Saturday, March 29, 2008

Book Slut

Ha! I would so dump a guy if it turned out he hated reading or, at the very least, wasn't willing to hear me expound on Salinger every once in a while. Apparently, I'm not the only one:

http://www.nytimes.com/2008/03/30/books/review/Donadio-t.html

I know this is becoming more of a "highlights of the New York Times Book section" than a literature blog, but things have been crazy. I promise, more when I've finished The Grapes of Wrath, Sula, and all that stuff on Virginia Woolf's mental illness. I've also got some Harry Turtledove and An Arsonist's Guide to Writers' Homes in New England on the back burner, so look for those soon.

Friday, March 7, 2008

It just keeps coming...

Apparently Ms. Seltzer (of my last post), made up the foundation she worked for to aid gang members as well. Read the article here.
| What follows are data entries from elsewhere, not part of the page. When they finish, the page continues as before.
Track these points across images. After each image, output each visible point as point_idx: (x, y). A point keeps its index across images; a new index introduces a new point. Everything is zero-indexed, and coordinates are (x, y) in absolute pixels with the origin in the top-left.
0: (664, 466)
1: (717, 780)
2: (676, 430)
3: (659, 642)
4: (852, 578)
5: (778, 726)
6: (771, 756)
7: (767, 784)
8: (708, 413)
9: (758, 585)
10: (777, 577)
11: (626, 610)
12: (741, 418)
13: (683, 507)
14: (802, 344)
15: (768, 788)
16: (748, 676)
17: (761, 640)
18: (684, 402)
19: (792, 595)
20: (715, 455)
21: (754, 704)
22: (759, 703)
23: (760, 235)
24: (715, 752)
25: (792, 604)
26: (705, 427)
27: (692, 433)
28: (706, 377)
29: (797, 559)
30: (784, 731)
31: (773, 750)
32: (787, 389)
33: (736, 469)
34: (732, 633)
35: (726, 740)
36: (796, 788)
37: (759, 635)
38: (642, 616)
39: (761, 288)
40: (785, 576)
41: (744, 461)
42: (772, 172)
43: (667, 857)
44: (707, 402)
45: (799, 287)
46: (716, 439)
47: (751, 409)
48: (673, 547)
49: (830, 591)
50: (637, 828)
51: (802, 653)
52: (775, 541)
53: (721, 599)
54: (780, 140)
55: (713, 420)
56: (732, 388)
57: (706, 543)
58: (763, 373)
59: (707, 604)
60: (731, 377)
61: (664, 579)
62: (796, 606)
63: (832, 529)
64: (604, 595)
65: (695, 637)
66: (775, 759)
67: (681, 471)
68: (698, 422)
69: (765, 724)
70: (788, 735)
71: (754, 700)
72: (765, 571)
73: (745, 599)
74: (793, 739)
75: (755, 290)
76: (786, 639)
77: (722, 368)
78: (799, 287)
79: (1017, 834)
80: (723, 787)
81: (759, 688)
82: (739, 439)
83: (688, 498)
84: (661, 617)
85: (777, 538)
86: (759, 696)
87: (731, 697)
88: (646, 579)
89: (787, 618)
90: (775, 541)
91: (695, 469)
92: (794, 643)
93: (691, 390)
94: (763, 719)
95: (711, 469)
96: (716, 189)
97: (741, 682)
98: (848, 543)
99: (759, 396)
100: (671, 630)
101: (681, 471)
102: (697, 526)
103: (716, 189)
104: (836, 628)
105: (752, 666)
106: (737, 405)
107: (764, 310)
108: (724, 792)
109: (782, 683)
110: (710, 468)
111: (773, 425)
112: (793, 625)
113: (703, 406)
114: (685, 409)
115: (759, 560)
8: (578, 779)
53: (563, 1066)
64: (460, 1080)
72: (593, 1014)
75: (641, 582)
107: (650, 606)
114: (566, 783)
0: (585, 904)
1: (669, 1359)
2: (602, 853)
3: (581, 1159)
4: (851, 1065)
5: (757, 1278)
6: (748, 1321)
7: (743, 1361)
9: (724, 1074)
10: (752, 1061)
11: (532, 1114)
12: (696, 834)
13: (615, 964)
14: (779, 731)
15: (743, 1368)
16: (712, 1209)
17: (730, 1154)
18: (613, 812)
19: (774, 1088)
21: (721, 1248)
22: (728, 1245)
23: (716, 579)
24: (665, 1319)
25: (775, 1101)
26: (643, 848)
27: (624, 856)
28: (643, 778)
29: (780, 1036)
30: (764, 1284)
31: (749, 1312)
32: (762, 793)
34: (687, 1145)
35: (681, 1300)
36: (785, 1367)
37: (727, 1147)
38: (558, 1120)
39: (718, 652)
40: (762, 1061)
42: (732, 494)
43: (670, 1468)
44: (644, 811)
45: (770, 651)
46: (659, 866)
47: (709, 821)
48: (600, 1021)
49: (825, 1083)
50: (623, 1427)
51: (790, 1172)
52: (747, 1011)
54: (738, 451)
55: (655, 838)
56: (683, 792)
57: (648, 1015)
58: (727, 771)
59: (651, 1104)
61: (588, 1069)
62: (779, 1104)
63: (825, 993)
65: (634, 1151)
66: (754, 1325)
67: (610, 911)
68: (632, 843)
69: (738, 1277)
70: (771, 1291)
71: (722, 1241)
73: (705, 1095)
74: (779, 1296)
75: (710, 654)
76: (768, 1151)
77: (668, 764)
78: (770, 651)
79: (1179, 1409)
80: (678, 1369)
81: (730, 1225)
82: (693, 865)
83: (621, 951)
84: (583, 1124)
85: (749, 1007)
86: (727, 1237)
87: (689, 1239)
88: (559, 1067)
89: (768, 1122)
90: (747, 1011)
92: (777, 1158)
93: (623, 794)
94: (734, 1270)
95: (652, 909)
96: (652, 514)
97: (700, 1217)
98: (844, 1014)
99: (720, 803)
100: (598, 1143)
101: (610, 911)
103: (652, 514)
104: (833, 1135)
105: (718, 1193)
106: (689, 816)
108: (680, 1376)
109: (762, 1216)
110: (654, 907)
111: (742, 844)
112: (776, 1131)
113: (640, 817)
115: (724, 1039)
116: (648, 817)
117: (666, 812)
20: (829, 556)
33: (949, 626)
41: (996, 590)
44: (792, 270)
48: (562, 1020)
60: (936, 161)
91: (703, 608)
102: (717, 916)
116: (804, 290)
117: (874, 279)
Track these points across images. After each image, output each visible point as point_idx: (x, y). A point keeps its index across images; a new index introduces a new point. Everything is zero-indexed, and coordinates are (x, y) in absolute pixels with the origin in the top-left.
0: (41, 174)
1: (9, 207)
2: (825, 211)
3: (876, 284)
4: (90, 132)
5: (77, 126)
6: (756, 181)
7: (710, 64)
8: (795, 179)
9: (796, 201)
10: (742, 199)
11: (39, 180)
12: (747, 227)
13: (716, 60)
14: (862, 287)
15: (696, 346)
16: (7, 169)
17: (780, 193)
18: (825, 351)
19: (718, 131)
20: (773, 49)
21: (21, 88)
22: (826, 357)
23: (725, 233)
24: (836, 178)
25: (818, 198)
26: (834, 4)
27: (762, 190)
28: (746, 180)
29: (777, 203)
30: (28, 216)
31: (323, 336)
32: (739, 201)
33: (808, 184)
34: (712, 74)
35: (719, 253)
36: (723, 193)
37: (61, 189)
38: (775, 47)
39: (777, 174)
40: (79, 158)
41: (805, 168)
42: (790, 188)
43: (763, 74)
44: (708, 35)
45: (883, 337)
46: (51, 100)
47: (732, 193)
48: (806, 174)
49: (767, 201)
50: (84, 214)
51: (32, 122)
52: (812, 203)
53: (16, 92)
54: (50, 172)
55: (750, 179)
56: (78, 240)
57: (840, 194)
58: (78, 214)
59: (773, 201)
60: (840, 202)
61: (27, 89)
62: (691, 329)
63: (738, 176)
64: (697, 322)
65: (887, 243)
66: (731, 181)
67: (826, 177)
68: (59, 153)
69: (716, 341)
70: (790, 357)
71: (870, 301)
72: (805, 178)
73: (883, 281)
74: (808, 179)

Well, at least this might take some pressure off the publisher...

Tuesday, March 4, 2008

Consequences, yes. Love? Not so much.

Oh man. I am so glad I am not this publisher right now. Why? Because of this.

For those of you who don't know, Margaret B. Jones wrote a very touching memoir about being the half-white, half-Native American foster daughter of a black family, including her involvement with gangs and drugs in South-Central Los Angeles.

Too bad her name is Peggy Seltzer, she's actually all-white, grew up in a well-to-do family, and made up the entire thing based on the experiences of friends who had been in gangs.

Yes, it's bad that The New York Times ran two articles (second here) on it and somehow managed to miss the fact that she was lying about her past. I really cannot believe that Mimi Read went to this woman's house, carefully examined her lifestyle, and somehow missed that maybe Ms. Jones wasn't all she said she was. But now they're covering the issue again and again, and they'll come out okay. This is probably the best book-related story all year, and at least it's selling papers.

It's bad, too, that editor Sarah McGrath spent three years working on this book and didn't know. But obviously Ms. Seltzer was a seasoned liar if she could fool two Times reporters and an entire branch of Penguin Group USA. She knew her story -- hell, she wrote a whole life story and appropriated it as her own!

Ms. Seltzer is essentially a combination of Jay Gatsby and Tom Ripley. And while the Times and Riverhead Books probably are kicking themselves over this whole thing (I would have loved to be a fly on the wall in that newsroom), really the only person to blame is Ms. Seltzer herself. Everyone remember James Frey? Yeah. Same deal.

Edit: Check out this article on yet another author who came clean about her fabricated memoir. Come on, people. It's still good if it's just a novel. Also check out this Slate article.